# Problem details
Take every line from the listing below that includes "sure" and copy it.

# Source data
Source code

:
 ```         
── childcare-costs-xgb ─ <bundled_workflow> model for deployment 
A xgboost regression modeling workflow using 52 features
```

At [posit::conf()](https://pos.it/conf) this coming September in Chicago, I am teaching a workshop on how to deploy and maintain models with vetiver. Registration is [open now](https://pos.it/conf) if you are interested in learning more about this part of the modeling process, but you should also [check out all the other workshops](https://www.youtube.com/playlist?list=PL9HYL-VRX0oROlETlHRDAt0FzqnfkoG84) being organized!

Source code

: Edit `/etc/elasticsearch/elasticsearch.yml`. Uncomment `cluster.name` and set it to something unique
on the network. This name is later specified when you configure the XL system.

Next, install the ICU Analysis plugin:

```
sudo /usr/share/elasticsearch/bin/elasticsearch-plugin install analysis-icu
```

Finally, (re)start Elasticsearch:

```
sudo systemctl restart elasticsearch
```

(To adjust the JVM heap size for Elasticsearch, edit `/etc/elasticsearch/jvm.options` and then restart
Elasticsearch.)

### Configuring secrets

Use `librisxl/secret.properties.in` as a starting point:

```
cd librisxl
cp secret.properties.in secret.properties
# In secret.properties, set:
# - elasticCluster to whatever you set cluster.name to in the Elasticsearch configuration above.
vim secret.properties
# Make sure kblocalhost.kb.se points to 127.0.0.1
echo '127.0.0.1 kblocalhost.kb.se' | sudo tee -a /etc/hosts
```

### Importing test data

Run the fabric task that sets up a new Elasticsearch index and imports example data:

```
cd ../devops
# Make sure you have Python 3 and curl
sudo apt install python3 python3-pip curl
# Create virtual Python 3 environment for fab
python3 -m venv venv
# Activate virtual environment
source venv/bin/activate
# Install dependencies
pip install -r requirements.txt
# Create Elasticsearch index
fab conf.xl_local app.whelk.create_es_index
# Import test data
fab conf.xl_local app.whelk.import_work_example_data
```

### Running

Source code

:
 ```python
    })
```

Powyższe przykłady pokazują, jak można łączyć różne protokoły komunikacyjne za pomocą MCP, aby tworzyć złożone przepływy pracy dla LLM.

# Answer box
# Make sure kblocalhost.kb.se points to 127.0.0.1
# Make sure you have Python 3 and curl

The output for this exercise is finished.